The Gostilya (Гостиля) is a 41 km-long river in northern Bulgaria, a left tributary of the river Iskar.

The river takes its source in the Danubian Plain at an altitude of 194 m, some 1.4 km east of the village of Vranyak. Until the town of Knezha the river flows in northeastern direction and then turns eastwards until its mouth, flowing in an asymmetric valley with steeper right bank. It flows into the Iskar at an altitude of 42 m about 1.1 km south of the village of Stavertsi. The Gostilya is the last tributary of the Iskar before the latter's confluence with the Danube.

Its drainage basin covers a territory of 320 km^{2} or 3.7% of Iskar's total.

The Gostilya has rain-snow feed and usually dries up in the end of summer. The average annual discharge at its mouth is 0.64 m^{3}/s.

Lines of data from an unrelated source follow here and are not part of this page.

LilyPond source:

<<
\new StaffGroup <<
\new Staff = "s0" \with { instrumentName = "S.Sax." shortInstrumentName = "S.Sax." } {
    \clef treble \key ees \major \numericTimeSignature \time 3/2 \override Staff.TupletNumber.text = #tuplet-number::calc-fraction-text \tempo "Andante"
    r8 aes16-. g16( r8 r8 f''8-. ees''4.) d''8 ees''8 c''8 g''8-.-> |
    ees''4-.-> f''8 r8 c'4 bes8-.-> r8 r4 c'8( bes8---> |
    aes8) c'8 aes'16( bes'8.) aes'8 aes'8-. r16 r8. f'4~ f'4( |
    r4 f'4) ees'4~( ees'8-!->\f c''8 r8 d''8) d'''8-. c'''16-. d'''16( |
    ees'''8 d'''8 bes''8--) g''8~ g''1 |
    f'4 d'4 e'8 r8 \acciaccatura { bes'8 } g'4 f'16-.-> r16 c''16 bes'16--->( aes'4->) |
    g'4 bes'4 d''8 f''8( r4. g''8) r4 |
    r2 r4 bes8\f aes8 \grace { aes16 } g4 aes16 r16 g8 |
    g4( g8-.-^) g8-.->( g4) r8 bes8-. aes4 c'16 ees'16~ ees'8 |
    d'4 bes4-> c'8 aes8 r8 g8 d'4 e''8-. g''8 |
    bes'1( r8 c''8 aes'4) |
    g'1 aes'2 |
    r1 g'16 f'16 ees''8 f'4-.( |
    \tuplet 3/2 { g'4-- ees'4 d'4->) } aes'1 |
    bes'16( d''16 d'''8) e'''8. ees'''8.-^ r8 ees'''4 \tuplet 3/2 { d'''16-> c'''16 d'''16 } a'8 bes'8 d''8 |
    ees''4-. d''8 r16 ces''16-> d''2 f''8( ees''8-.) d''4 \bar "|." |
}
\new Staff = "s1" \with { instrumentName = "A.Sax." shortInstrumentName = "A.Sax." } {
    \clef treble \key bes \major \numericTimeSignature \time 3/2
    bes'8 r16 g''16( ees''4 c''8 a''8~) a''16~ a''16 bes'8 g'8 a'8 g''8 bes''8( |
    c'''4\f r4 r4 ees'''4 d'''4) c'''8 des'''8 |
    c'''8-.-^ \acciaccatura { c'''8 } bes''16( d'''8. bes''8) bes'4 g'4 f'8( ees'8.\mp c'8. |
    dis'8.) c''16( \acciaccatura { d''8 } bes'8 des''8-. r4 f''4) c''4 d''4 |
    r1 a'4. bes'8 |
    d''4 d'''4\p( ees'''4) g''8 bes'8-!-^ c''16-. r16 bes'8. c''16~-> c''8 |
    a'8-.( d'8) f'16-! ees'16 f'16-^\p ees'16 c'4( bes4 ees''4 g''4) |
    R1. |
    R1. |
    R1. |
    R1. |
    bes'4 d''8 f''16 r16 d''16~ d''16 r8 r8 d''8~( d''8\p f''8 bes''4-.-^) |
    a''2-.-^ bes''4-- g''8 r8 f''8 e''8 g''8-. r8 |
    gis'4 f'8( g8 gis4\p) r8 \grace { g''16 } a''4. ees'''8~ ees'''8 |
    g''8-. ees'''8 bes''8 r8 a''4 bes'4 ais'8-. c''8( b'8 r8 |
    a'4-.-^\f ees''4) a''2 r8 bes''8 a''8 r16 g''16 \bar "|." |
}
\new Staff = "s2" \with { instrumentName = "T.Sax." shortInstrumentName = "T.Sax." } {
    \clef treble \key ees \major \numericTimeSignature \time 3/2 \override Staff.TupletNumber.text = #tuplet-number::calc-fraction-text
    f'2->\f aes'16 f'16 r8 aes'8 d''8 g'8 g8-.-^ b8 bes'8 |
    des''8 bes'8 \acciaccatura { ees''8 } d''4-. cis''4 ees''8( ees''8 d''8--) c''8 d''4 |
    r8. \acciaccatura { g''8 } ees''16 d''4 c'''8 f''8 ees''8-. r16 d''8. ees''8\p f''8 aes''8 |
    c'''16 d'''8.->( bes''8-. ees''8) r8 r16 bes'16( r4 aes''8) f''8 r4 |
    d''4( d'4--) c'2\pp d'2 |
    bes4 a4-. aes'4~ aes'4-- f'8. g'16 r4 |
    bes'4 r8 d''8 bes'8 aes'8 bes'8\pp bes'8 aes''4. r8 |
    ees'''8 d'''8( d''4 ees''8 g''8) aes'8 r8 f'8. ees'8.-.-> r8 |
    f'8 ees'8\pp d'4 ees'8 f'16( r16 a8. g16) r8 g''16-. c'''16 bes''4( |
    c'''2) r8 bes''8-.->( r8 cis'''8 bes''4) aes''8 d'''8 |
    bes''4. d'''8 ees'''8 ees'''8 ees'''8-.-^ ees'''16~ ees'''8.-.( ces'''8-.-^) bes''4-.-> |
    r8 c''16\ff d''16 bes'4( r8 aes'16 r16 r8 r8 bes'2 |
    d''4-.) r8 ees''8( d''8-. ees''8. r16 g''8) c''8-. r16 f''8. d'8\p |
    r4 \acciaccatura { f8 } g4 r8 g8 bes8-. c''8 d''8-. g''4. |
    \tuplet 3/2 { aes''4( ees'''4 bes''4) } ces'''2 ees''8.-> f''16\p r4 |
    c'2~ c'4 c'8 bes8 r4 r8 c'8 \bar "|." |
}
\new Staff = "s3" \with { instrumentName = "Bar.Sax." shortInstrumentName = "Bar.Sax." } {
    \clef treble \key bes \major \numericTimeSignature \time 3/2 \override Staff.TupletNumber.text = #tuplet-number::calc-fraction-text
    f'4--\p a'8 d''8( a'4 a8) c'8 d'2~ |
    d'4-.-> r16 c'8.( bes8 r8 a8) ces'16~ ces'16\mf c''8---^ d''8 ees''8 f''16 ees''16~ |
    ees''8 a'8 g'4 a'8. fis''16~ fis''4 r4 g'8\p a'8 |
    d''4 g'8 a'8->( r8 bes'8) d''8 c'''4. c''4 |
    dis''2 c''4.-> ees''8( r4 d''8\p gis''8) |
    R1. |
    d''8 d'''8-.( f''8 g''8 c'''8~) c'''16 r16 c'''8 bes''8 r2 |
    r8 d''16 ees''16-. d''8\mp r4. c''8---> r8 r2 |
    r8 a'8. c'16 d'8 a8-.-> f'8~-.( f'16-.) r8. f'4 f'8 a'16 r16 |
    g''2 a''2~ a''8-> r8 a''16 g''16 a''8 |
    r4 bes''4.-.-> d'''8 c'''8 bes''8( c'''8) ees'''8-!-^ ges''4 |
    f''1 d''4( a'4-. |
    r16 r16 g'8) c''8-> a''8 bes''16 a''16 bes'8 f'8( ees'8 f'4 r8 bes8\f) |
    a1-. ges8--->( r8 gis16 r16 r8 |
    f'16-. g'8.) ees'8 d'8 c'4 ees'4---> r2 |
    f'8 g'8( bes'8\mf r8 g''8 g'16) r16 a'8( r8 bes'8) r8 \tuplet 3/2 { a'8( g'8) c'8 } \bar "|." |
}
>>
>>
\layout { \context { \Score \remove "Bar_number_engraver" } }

The river flows in Vratsa and Pleven Provinces. There are three settlements along its course: the village of Tarnak in Byala Slatina Municipality of Vratsa Province, the town of Knezha in the homonymous municipality and the village of Gostilya in Dolna Mitropoliya Municipality, the latter two in Pleven Province. Along its left sloping bank runs a 19.4 km stretch of the third class III-137 road Knezha–Stavertsi–Krushovene.